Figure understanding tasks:
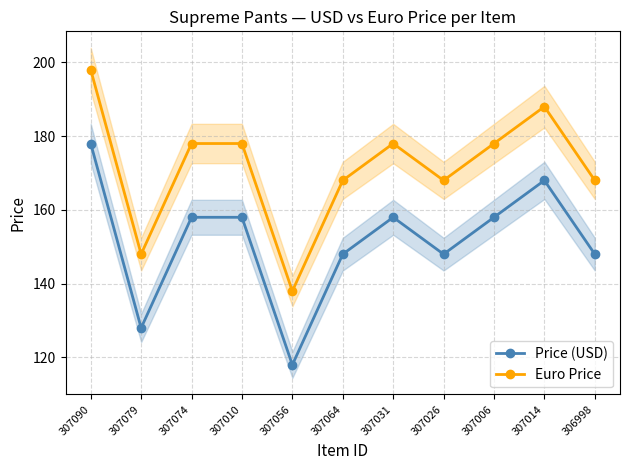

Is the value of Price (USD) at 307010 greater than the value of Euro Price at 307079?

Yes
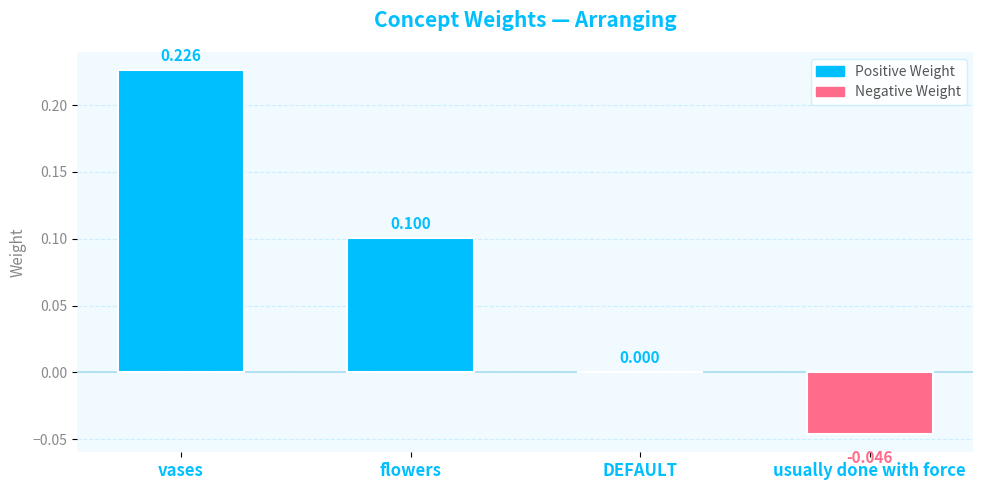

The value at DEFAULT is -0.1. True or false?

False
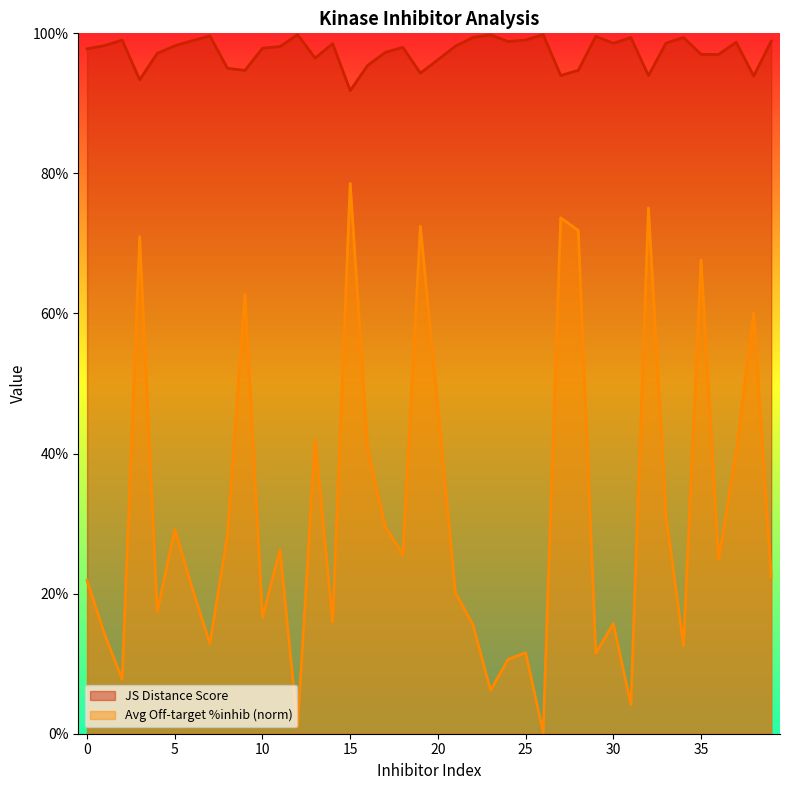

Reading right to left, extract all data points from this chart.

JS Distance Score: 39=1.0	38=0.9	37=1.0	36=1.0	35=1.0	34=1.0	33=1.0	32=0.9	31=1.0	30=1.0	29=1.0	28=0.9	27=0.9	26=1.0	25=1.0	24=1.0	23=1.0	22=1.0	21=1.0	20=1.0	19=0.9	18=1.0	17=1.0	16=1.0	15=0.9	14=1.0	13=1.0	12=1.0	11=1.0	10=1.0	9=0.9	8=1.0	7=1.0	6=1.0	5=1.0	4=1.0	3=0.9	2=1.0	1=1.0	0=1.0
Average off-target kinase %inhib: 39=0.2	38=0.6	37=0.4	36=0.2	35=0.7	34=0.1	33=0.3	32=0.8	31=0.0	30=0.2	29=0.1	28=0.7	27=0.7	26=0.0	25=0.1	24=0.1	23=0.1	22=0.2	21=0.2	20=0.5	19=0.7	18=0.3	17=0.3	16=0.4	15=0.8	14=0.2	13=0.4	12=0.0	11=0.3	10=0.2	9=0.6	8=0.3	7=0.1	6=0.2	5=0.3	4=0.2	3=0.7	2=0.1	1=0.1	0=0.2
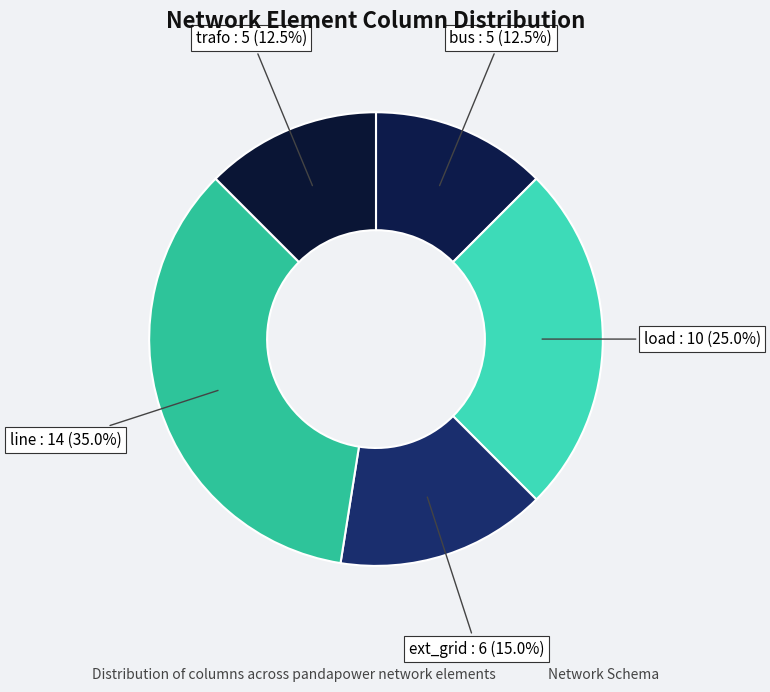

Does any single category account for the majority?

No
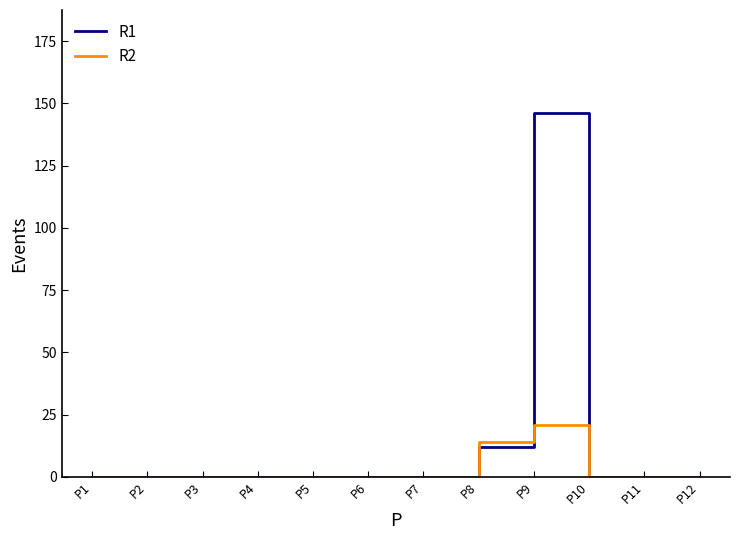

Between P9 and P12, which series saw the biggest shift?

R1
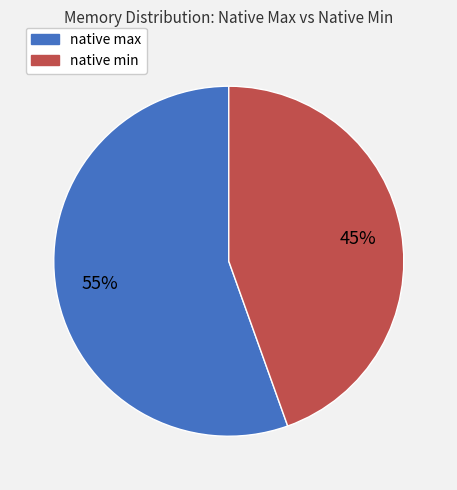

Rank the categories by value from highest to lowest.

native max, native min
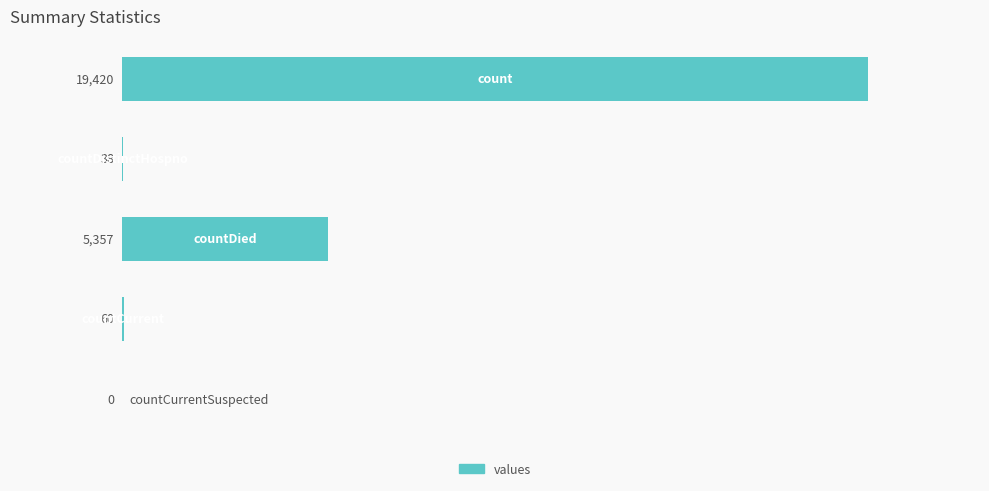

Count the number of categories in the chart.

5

REQUIRED WORK: Rewrite everything from the start of the material down to the line containing "Reading right to", replacing "value" with "amount" and leaving all else unchanged. Omit the pictures from your version.

SOLUTION TO THE PROBLEM:
Is the amount of Price (USD) at 307010 greater than the amount of Euro Price at 307079?

Yes

The amount at DEFAULT is -0.1. True or false?

False

Reading right to left, extract all data points from this chart.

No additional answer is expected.